This is a question I recently got on an exam:
Find whether $\displaystyle \mathcal I=\int_0^1\frac{\sin^3(1/x)\cos(1/x)}{x^{3/2}+x^2\ln(1+1/x)}dx$ converges or diverges.
So I substituted $u=1/x$ to get $$\mathcal I=\int_1^\infty\frac{\sin^3 u\cos u}{\sqrt u+\ln(1+u)}du.$$
Now, take $f(x)=\sin^3x\cos x$ and $g(x)=\dfrac{1}{\sqrt x+\ln(1+x)}$ so that $\bigg|\displaystyle\int_1^b f(x)dx\bigg|$ exists and is uniformly bounded by $2$ $\forall b>1$, and $g(x)$ is non-negative monotone and bounded on $[1,\infty)$ and $\displaystyle \lim_{x\to \infty}g(x)=0$.
Thus, by Dirichlet's test for improper integrals, $\mathcal I$ should converge.
However, when I plugged the integral into Wolfram Alpha, it repeatedly exceeded its standard computation time. Also, when I input it into integral-calculator, it wasn't able to calculate it, and when I selected "integrate numerically only", it showed that "cannot compute because integral may be divergent". However, desmos shows that it is $0$. Thus I am confused. If $\mathcal I$ converges, then shouldn't the softwares be easily able to compute its value?
So is there any other method (comparison test, limit ratio test, $\mu$-test etc.) to confirm the convergence/divergence if this integral?
Best Answer
Your proof of convergence is correct.
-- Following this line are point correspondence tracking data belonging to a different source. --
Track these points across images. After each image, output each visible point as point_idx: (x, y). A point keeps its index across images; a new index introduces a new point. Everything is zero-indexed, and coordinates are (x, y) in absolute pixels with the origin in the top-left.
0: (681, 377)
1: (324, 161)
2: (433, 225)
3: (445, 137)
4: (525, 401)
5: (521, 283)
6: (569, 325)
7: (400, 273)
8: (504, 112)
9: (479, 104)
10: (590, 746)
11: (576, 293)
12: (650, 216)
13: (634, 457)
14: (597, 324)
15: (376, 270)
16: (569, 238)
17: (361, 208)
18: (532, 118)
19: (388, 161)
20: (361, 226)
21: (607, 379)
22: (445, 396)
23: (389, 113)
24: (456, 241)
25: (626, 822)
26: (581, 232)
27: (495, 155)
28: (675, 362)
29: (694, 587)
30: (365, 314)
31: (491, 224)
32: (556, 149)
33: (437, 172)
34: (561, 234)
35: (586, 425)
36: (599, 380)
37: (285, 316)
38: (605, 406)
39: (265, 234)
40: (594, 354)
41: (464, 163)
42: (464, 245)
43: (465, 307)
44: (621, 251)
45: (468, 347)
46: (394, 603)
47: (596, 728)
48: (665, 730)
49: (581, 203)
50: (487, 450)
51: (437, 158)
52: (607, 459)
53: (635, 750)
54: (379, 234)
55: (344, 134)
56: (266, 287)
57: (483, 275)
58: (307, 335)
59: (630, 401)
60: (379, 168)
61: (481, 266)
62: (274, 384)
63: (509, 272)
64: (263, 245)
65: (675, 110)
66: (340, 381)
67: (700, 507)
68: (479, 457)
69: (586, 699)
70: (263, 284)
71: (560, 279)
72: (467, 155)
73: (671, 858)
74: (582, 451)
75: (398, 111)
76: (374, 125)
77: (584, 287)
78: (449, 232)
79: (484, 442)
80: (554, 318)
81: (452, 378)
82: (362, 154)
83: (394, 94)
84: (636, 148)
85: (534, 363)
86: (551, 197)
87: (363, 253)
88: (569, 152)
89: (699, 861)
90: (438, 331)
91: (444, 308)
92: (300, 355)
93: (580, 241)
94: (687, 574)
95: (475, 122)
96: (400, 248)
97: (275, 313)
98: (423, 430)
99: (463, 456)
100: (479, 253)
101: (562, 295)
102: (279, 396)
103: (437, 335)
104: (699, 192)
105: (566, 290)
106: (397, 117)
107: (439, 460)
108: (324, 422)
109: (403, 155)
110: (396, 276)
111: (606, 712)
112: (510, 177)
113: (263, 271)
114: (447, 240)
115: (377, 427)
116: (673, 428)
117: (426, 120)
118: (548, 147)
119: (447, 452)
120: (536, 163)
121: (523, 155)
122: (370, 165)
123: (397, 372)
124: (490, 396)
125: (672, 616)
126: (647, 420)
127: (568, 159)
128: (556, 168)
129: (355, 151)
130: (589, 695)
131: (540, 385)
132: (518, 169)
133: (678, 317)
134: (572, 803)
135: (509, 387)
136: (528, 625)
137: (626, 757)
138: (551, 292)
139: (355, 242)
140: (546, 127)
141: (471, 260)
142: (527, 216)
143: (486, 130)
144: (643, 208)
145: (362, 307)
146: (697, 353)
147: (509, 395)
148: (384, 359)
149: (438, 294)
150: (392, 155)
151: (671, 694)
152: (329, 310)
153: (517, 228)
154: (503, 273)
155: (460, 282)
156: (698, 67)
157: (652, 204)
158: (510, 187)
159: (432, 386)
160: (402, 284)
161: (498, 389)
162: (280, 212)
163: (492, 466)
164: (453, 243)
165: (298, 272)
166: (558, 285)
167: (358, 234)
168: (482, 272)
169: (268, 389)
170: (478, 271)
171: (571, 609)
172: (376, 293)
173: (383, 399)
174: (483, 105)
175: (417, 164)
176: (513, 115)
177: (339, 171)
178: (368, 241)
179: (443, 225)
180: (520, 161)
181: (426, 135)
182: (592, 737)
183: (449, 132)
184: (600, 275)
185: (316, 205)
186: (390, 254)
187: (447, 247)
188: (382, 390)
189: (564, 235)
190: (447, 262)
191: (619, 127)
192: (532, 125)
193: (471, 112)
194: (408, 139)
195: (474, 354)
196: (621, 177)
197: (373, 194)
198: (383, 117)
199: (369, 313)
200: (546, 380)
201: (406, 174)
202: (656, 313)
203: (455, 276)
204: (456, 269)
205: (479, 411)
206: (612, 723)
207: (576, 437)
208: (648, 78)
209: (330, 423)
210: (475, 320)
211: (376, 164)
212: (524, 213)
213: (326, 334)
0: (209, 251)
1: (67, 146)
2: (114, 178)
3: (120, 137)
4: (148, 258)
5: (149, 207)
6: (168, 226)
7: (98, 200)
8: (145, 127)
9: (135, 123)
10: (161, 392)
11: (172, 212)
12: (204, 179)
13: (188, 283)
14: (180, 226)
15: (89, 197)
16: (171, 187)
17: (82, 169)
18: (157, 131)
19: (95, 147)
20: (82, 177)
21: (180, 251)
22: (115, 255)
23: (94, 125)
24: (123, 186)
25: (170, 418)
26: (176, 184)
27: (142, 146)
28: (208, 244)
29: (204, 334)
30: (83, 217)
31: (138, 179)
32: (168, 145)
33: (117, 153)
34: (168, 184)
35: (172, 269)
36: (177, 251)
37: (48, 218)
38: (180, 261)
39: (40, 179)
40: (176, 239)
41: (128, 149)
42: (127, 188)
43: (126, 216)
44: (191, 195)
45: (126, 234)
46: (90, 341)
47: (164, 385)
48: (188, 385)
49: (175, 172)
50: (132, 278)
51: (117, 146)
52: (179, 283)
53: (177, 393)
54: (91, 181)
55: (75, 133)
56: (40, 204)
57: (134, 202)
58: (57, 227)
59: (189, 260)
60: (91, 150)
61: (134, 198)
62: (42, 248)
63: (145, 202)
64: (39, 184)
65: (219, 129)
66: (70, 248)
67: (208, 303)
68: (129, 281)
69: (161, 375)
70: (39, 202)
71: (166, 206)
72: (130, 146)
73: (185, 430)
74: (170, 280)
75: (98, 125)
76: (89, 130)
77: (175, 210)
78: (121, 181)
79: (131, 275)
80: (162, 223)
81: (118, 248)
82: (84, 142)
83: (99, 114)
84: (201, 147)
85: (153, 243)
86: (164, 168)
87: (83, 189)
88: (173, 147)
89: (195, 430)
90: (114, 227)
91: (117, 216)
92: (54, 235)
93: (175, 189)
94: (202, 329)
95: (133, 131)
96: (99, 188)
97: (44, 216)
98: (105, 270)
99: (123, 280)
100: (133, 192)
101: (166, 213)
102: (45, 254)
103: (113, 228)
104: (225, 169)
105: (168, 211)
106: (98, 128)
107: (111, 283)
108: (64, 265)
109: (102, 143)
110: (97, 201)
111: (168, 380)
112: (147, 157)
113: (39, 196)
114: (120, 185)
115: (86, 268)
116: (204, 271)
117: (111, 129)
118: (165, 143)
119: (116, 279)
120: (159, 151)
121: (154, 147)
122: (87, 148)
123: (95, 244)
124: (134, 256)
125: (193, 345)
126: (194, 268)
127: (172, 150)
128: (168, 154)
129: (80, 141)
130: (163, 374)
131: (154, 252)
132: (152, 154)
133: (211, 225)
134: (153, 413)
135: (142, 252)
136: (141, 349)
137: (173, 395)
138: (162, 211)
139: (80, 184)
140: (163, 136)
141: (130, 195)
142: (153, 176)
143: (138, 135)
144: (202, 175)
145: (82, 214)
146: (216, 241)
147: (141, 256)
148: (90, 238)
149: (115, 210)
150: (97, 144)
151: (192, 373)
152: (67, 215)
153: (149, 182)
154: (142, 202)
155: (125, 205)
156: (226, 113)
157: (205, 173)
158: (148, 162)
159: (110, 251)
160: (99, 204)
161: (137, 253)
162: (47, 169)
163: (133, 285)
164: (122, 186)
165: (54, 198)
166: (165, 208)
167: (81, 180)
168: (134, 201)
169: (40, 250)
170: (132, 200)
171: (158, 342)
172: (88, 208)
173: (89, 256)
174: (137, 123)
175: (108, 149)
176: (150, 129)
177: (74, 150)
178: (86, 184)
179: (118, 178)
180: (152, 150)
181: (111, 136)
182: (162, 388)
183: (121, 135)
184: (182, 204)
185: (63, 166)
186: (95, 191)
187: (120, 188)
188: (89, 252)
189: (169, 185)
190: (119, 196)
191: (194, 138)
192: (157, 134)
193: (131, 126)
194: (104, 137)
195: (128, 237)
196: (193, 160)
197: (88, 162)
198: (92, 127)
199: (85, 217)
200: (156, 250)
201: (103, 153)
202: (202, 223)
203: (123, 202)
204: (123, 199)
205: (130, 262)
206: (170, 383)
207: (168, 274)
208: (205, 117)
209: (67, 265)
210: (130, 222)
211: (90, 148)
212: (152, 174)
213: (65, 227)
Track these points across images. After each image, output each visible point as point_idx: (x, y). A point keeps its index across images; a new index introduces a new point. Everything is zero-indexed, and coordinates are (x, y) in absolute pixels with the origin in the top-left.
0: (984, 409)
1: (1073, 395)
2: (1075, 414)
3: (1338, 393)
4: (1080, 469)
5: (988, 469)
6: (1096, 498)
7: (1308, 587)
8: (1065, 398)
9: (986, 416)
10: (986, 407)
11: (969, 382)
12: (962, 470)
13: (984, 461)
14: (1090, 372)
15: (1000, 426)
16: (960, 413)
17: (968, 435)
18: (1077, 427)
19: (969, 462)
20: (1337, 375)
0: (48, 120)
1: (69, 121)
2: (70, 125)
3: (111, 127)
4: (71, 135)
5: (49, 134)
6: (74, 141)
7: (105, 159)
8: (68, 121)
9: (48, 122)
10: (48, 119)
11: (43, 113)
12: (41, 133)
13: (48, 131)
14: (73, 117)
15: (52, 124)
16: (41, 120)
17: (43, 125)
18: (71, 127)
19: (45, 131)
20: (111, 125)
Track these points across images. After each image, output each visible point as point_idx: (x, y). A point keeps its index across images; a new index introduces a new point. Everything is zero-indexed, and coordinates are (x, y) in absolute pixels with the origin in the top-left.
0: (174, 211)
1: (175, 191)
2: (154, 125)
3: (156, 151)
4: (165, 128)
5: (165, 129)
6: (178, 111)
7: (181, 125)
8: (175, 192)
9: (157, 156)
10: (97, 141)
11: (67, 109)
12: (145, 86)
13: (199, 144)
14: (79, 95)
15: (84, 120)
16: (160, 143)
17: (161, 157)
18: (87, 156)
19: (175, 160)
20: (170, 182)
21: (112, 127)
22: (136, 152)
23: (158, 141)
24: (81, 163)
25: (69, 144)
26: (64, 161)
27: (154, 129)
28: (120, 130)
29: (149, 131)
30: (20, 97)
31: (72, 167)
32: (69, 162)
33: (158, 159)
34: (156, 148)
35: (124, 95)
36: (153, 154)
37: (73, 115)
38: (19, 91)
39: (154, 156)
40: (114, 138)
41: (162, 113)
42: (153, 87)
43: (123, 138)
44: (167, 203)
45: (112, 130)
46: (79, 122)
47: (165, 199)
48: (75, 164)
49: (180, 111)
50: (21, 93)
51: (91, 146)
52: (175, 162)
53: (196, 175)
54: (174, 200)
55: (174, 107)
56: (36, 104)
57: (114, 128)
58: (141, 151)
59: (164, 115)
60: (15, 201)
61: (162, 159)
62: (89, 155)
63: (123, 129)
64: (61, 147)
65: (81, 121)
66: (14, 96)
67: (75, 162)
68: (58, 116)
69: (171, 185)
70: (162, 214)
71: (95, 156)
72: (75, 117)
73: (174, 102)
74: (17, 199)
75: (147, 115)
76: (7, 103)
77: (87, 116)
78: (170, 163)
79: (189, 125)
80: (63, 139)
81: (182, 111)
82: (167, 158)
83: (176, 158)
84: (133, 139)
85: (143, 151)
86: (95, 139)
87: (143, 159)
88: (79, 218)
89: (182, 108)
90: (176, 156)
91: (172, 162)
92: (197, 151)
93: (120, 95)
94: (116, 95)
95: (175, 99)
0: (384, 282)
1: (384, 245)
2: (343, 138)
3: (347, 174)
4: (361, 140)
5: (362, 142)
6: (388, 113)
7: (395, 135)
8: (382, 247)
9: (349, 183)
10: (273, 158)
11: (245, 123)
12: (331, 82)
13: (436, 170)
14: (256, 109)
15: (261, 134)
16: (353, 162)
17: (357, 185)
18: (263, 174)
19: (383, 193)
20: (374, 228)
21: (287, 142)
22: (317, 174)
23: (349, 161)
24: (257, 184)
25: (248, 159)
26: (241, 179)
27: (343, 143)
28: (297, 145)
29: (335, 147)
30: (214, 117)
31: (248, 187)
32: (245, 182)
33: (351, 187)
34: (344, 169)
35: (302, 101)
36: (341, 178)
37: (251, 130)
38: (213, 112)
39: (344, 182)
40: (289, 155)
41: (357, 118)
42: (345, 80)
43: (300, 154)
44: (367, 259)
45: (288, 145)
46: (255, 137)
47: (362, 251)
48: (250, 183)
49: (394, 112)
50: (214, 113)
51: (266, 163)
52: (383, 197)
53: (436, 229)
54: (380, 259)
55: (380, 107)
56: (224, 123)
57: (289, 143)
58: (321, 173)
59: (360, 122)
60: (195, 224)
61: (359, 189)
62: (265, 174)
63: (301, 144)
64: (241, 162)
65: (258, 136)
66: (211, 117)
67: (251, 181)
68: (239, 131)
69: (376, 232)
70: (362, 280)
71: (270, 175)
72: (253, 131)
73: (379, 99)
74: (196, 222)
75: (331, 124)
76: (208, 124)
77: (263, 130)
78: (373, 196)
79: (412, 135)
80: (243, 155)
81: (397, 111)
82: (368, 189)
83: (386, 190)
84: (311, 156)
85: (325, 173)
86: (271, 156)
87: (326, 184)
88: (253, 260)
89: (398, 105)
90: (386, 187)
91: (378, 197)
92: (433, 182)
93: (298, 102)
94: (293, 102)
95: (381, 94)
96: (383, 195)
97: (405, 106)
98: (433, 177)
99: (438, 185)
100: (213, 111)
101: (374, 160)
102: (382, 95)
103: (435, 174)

Note that the Dirichlet's test gives you also upper and lower bounds: by integrating by parts we have that $$I=\int_1^\infty\frac{\sin^3 (u)\cos (u)}{\sqrt u+\ln(1+u)}du=-\frac{\sin^4(1)}{4(1+\ln(2))}+ \frac{1}{4}\int_1^\infty\frac{\sin^4(u)\Big(\frac{1}{2\sqrt{u}}+\frac{1}{1+u}\Big)}{(\sqrt u+\ln(1+u))^2}du.$$ Therefore $$-\frac{\sin^4(1)}{4(1+\ln(2))}<I<-\frac{\sin^4(1)}{4(1+\ln(2))}+\frac{1}{4}\int_1^\infty\frac{\frac{1}{2\sqrt{u}}+\frac{1}{1+u}}{(\sqrt u+\ln(1+u))^2}du=\frac{1-\sin^4(1)}{4(1+\ln(2))}$$ that is $I\in (-0.0740289,0.07362502)$.
A graph of the integral function $x\to \int_1^\infty\frac{\sin^3 (u)\cos (u)}{\sqrt u+\ln(1+u)}du$, via Desmos, shows a slow oscillating curve.
For a more precise numerical approximation, compute $$I_R=-\frac{\sin^4(1)}{4(1+\ln(2))}+\frac{1}{4}\int_1^R\frac{\sin^4(u)\Big(\frac{1}{2\sqrt{u}}+\frac{1}{1+u}\Big)}{(\sqrt u+\ln(1+u))^2}du$$ with $R=N\pi$ with $N$ positive integer, then the error can be estimated as $$0<I-I_R=\frac{1}{4}\int_{R}^{\infty}\sin^4(u)f(u)du= \frac{1}{4}\sum_{k=N}^{\infty}\int_{0}^{\pi}\sin^4(k\pi +u)f(k\pi +u)du\\ \leq \frac{1}{4}\sum_{k=N}^{\infty}f(k\pi)\int_{0}^{\pi}\sin^4(u) du =\frac{3\pi}{32}\sum_{k=N}^{\infty}f(k\pi) $$ where $f(u)=\frac{\frac{1}{2\sqrt{u}}+\frac{1}{1+u}}{(\sqrt u+\ln(1+u))^2}$ is decreasing and positive.
Using Maple, for $R=10000\pi$, I got that $I_R\approx -0.001744631$ with $I-I_R<0.000499744$, that is $I\in(-0.001744631,-0.001244887)$.